- To do: Retype every line of the records below word for word, leaving out the pictures.

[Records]
+-------+

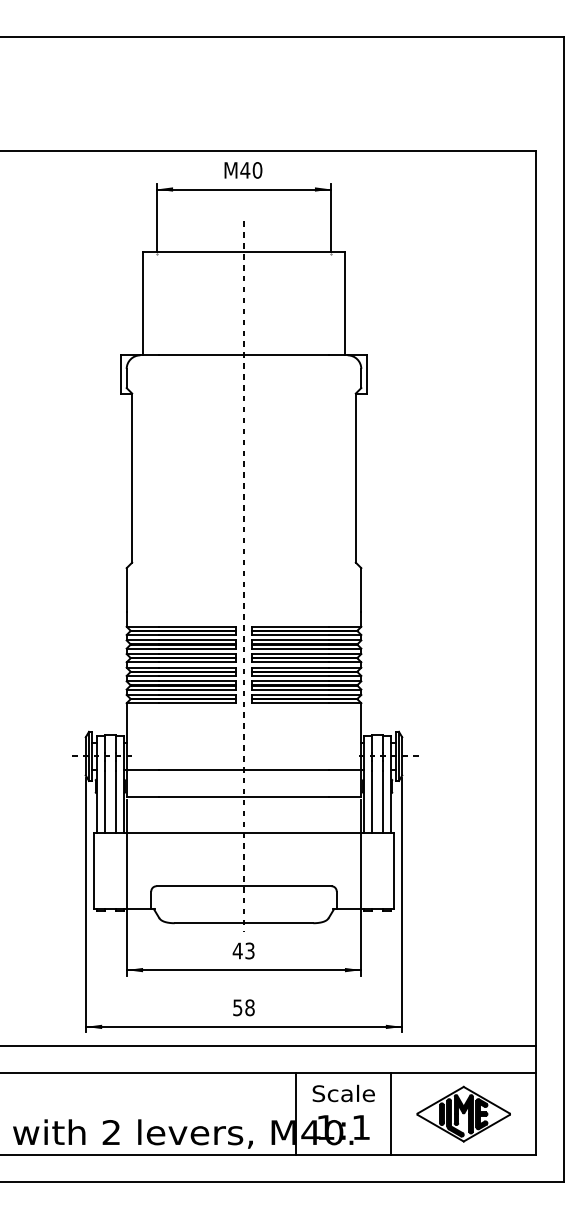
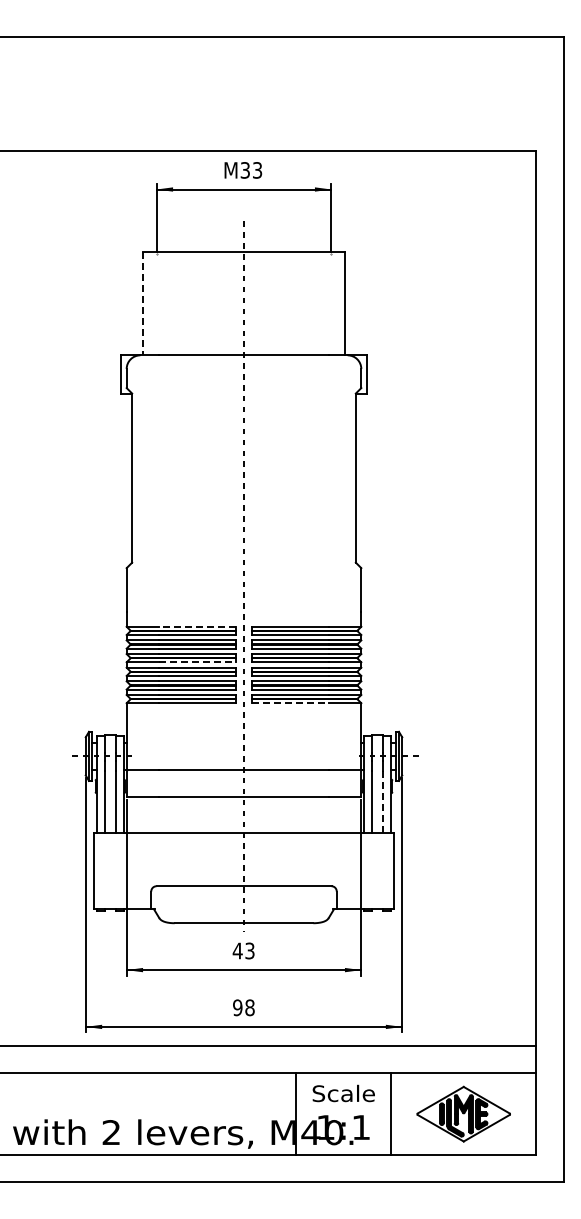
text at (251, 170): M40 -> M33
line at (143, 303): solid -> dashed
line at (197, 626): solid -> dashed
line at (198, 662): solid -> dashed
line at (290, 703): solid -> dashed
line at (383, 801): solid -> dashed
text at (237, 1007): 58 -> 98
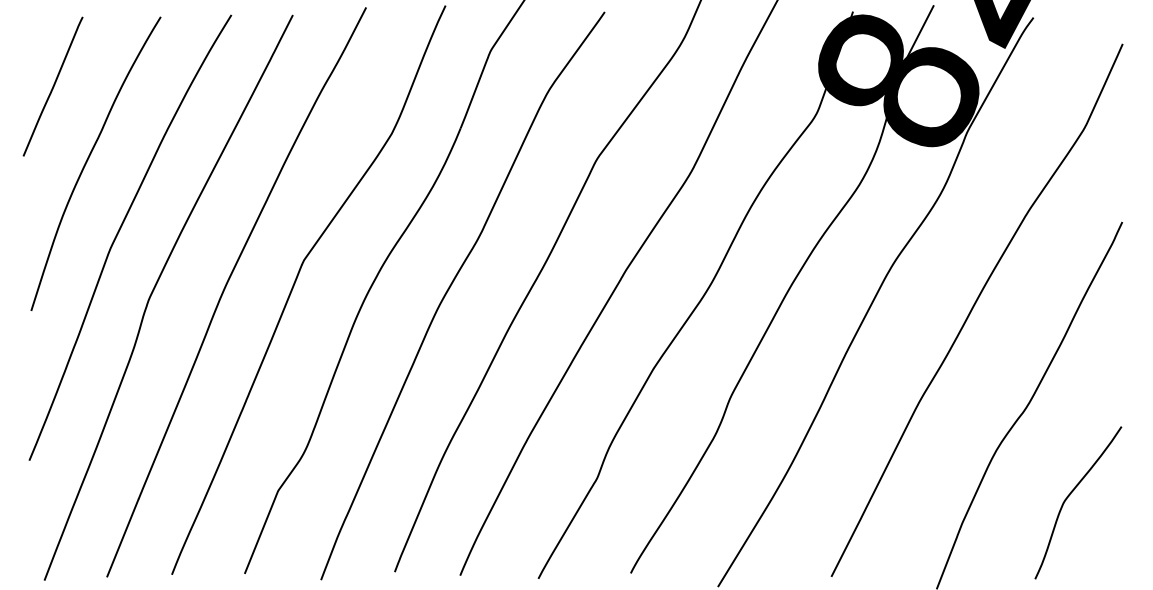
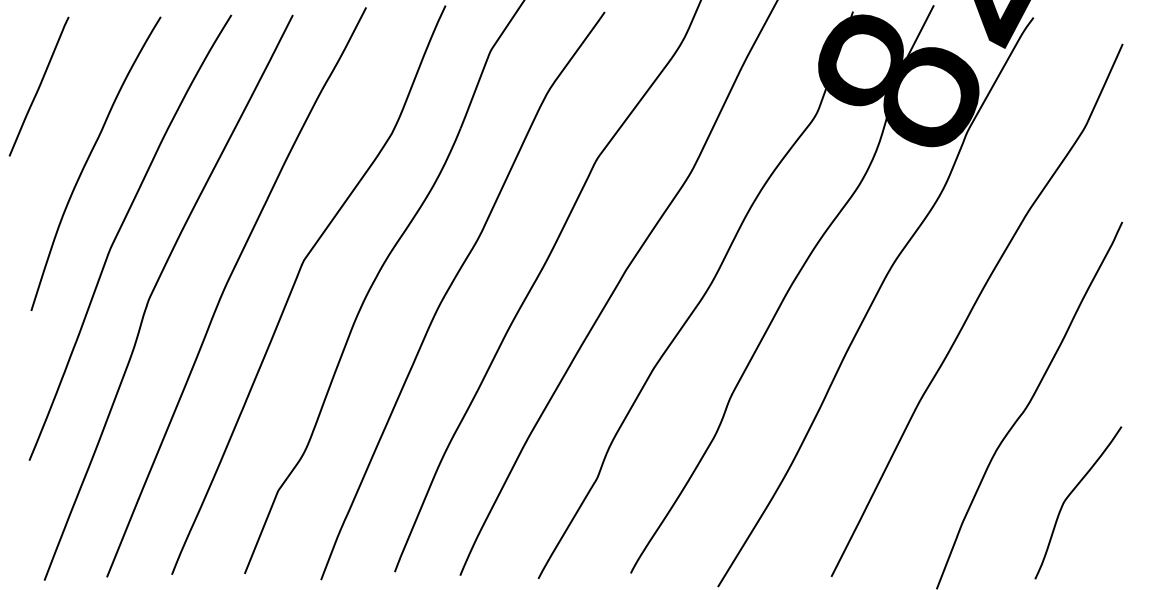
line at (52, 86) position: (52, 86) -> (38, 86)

+-------+

- Solution for this task:
text at (251, 170): M40 -> M33
line at (143, 303): solid -> dashed
line at (197, 626): solid -> dashed
line at (198, 662): solid -> dashed
line at (290, 703): solid -> dashed
line at (383, 801): solid -> dashed
text at (237, 1007): 58 -> 98
line at (52, 86) position: (52, 86) -> (38, 86)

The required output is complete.